Awe! Isn't it amazing, just cuddling like that? I feel so close to my pets when we nap together. It's beautiful.


----------



## Finnebon (Jul 15, 2013)

Ilovemybabyrats said:


> Awe! Isn't it amazing, just cuddling like that? I feel so close to my pets when we nap together. It's beautiful.


Aw I feel the same way! When an animal is comfortable with you enough to snuggle up and nap, it's really special. Unfortunately, none of my pets now are interested in that, but I can't wait for my boys to get a little older and hopefully become little snugglers too.


----------



## sarasmithhh (Oct 8, 2014)

My rat loves rat naps! Every day I come home from school tend to her then after she has her snack I let her run around as I lay in bed then when she feels like snuggling she'll come up and lay under my chin and curl up in her little ball and sleep


----------



## Ilovemybabyrats (Feb 5, 2013)

lol so I'm not the only one who loves this At first I was a bit worried about safety, but I've made our rat naps part of our daily routine and it's been amazing. I'm definitely going to keep it up.


----------



## About Pet Rats (May 7, 2014)

Love this thread! Makes me so happy to read about so many people enjoying their rat naps!

I used to be worried about safety, too---thought I might accidentally crush one of my rats. I guess our instincts kick in sort of like moms sleeping with new babies, maybe???

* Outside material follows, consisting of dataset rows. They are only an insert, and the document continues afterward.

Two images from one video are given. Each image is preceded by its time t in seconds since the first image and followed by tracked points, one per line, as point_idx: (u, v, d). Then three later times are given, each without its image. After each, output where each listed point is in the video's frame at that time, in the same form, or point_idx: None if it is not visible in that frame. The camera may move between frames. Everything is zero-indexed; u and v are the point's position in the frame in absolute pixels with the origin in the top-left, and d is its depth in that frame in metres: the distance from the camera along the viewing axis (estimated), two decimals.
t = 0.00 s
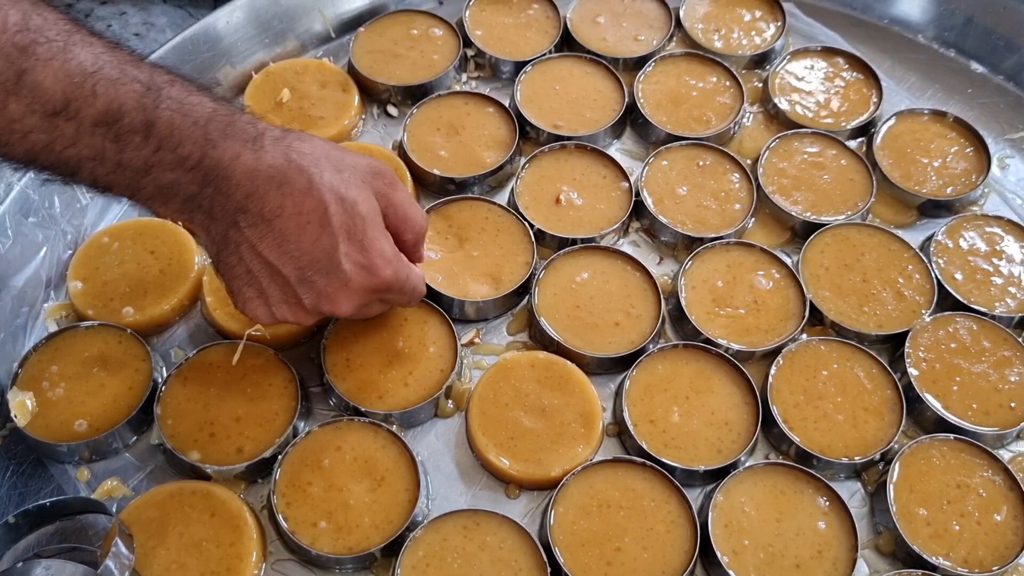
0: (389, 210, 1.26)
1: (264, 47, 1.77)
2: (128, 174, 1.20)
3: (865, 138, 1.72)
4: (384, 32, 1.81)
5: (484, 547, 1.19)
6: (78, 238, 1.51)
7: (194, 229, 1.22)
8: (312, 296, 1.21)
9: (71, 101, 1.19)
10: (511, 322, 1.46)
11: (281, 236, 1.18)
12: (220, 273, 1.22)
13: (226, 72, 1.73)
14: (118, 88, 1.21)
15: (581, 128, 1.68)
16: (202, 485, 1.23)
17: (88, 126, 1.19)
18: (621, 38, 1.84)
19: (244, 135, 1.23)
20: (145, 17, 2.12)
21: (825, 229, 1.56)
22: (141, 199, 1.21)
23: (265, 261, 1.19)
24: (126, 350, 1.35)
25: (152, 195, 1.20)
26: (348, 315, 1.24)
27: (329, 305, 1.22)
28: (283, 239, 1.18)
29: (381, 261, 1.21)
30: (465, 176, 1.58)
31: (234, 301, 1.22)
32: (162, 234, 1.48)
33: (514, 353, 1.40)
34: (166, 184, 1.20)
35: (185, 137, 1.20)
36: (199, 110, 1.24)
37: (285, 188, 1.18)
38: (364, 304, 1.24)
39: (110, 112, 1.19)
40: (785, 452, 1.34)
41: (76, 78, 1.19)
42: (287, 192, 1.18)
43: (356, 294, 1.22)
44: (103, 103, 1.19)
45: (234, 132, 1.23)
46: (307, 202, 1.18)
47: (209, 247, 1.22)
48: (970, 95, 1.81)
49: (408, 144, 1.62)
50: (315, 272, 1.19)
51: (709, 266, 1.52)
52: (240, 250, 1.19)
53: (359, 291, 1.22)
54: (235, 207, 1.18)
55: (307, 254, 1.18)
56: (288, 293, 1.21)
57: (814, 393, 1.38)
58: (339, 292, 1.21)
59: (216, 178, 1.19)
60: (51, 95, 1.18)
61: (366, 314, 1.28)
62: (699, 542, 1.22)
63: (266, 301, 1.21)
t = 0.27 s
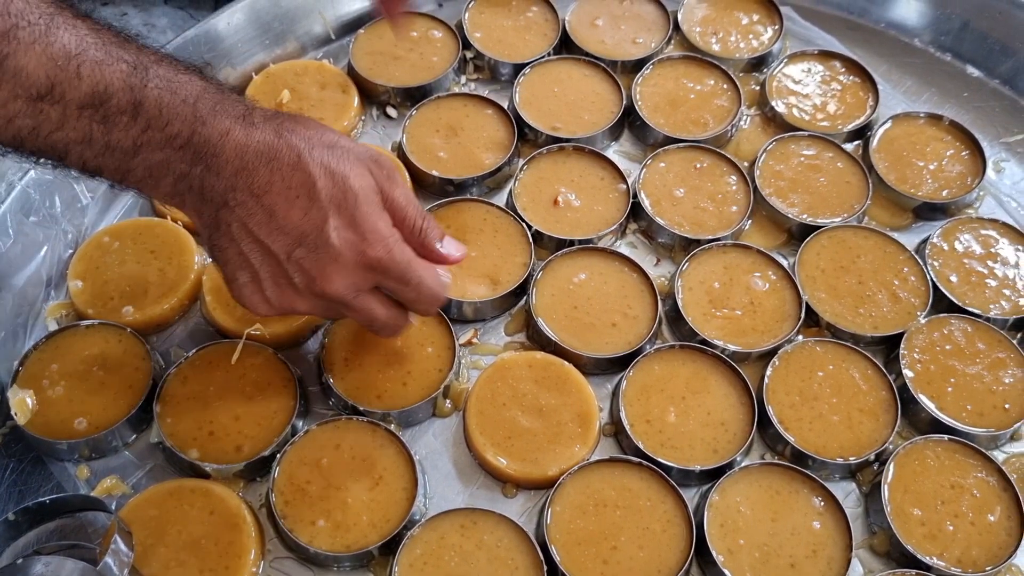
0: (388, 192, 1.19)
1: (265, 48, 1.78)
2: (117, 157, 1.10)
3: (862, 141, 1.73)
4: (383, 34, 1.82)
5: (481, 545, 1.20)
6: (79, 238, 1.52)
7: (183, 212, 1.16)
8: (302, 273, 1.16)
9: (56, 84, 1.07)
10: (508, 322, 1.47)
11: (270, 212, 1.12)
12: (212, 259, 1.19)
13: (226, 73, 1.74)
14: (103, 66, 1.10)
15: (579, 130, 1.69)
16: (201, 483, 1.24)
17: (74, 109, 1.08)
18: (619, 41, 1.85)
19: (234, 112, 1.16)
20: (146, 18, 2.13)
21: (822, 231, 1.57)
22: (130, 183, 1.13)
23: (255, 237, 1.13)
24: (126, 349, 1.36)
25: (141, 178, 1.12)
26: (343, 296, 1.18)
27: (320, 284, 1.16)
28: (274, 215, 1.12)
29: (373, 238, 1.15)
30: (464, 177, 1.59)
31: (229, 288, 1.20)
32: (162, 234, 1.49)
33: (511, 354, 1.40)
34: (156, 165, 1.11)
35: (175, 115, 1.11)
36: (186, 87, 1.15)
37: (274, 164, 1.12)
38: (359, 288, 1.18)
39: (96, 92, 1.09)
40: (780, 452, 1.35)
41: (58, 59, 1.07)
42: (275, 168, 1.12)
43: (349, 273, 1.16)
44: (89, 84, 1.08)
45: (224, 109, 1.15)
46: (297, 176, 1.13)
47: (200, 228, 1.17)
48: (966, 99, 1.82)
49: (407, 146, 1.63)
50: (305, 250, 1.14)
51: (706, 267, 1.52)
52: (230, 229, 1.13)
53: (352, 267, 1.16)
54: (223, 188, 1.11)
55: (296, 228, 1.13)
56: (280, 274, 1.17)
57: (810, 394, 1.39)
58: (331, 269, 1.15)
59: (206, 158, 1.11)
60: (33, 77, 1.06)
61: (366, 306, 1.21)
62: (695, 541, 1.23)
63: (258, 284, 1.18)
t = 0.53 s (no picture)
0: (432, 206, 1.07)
1: (263, 50, 1.79)
2: (147, 198, 1.00)
3: (859, 145, 1.73)
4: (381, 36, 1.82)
5: (478, 548, 1.19)
6: (76, 239, 1.52)
7: (232, 259, 1.04)
8: (370, 301, 1.04)
9: (77, 122, 1.00)
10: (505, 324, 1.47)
11: (327, 242, 0.99)
12: (268, 306, 1.08)
13: (224, 75, 1.74)
14: (126, 101, 1.02)
15: (577, 133, 1.69)
16: (197, 485, 1.24)
17: (98, 149, 1.00)
18: (617, 44, 1.85)
19: (268, 142, 1.04)
20: (143, 18, 2.13)
21: (819, 234, 1.57)
22: (166, 228, 1.03)
23: (315, 275, 1.02)
24: (123, 350, 1.36)
25: (174, 221, 1.01)
26: (409, 316, 1.06)
27: (390, 309, 1.05)
28: (333, 248, 1.00)
29: (436, 250, 1.04)
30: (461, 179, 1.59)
31: (285, 330, 1.10)
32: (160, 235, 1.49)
33: (508, 356, 1.40)
34: (192, 204, 1.00)
35: (207, 148, 1.00)
36: (217, 121, 1.05)
37: (322, 193, 0.99)
38: (422, 306, 1.06)
39: (119, 130, 1.00)
40: (777, 455, 1.35)
41: (77, 97, 1.00)
42: (326, 195, 0.99)
43: (412, 291, 1.04)
44: (110, 120, 1.00)
45: (258, 140, 1.03)
46: (352, 202, 1.00)
47: (248, 273, 1.05)
48: (964, 102, 1.82)
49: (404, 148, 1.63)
50: (368, 277, 1.02)
51: (704, 270, 1.52)
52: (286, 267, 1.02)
53: (419, 284, 1.04)
54: (271, 224, 0.99)
55: (358, 258, 1.00)
56: (344, 307, 1.06)
57: (807, 397, 1.39)
58: (397, 290, 1.03)
59: (246, 192, 0.99)
60: (51, 116, 0.99)
61: (427, 326, 1.09)
62: (692, 544, 1.23)
63: (321, 323, 1.07)
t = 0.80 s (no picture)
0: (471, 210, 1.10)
1: (263, 51, 1.79)
2: (188, 206, 1.00)
3: (860, 147, 1.73)
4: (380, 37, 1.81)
5: (477, 551, 1.19)
6: (74, 239, 1.51)
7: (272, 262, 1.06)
8: (415, 309, 1.10)
9: (113, 131, 0.97)
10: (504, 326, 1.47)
11: (376, 253, 1.03)
12: (310, 303, 1.11)
13: (223, 75, 1.74)
14: (163, 108, 0.99)
15: (577, 134, 1.69)
16: (196, 487, 1.23)
17: (136, 158, 0.98)
18: (618, 45, 1.85)
19: (315, 149, 1.03)
20: (142, 17, 2.12)
21: (820, 236, 1.57)
22: (206, 233, 1.04)
23: (361, 282, 1.06)
24: (120, 351, 1.35)
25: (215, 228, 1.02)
26: (449, 325, 1.14)
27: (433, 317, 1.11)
28: (383, 257, 1.04)
29: (482, 260, 1.10)
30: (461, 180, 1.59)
31: (328, 326, 1.15)
32: (158, 237, 1.49)
33: (508, 358, 1.40)
34: (234, 213, 1.01)
35: (249, 160, 0.99)
36: (258, 129, 1.02)
37: (372, 206, 1.01)
38: (462, 315, 1.14)
39: (157, 140, 0.98)
40: (778, 458, 1.34)
41: (113, 104, 0.97)
42: (377, 207, 1.01)
43: (457, 301, 1.11)
44: (148, 129, 0.97)
45: (301, 146, 1.02)
46: (400, 214, 1.02)
47: (290, 275, 1.08)
48: (964, 105, 1.82)
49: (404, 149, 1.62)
50: (416, 287, 1.07)
51: (704, 272, 1.52)
52: (329, 272, 1.05)
53: (464, 293, 1.11)
54: (320, 233, 1.01)
55: (410, 269, 1.05)
56: (387, 311, 1.11)
57: (807, 400, 1.38)
58: (443, 300, 1.10)
59: (292, 203, 1.00)
60: (87, 125, 0.96)
61: (465, 334, 1.16)
62: (692, 547, 1.22)
63: (363, 322, 1.13)
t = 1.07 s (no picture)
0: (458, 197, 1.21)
1: (261, 50, 1.78)
2: (209, 176, 1.00)
3: (860, 148, 1.72)
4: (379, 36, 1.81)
5: (476, 552, 1.18)
6: (71, 239, 1.52)
7: (285, 240, 1.06)
8: (428, 277, 1.11)
9: (139, 99, 0.97)
10: (503, 326, 1.46)
11: (387, 216, 1.07)
12: (322, 292, 1.11)
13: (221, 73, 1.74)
14: (184, 79, 1.01)
15: (576, 134, 1.68)
16: (192, 488, 1.22)
17: (162, 126, 0.98)
18: (617, 45, 1.84)
19: (320, 127, 1.10)
20: (139, 15, 2.11)
21: (820, 237, 1.56)
22: (225, 209, 1.03)
23: (374, 252, 1.07)
24: (117, 351, 1.34)
25: (236, 198, 1.02)
26: (461, 296, 1.15)
27: (447, 285, 1.12)
28: (394, 220, 1.07)
29: (480, 229, 1.17)
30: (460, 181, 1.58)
31: (339, 320, 1.13)
32: (156, 236, 1.48)
33: (507, 359, 1.39)
34: (255, 180, 1.01)
35: (266, 124, 1.03)
36: (269, 102, 1.07)
37: (377, 170, 1.08)
38: (472, 285, 1.16)
39: (181, 108, 0.99)
40: (777, 460, 1.34)
41: (138, 74, 0.98)
42: (382, 173, 1.08)
43: (465, 266, 1.14)
44: (172, 95, 0.98)
45: (308, 122, 1.09)
46: (403, 179, 1.10)
47: (303, 258, 1.08)
48: (965, 106, 1.81)
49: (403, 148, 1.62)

If my current rat, Vera, has to go to the bathroom while we're sleeping together, she goes in a corner of the love seat where I always place paper towels expressly for that purpose. It amazes me that an animal that tiny is smart enough to know where to go to the bathroom!


----------



## abratforarat (Jan 12, 2014)

I love to sleep with my cat. I have had Charlotte sleep on me but I've never slept with her. That's so sweet of him!


----------



## Lare (Jan 18, 2014)

I've come so close with taking a nap with Milo multiple times but I've always been scared I would crush him! I sleep with the cats and dogs without incident but he's so small it worries me. I'll have to try now that I know so many others have been able to take rat naps without crushing their ratties!


----------



## About Pet Rats (May 7, 2014)

Of course you do need to be careful, Lare. It especially scared me in the beginning. I feel like you kind of need to get a feel for what position you can sleep in where you're least likely to crush your rat. This is why I like to sleep on a loveseat----it's a nice closed off space in which I don't have a lot of room in which to roll around.  I like to sleep on my back with my rat sleeping on my chest....again, it's good to experiment and find what works best for you and your rat. I don't think I'd want to sleep with more than one at a time just in case...


----------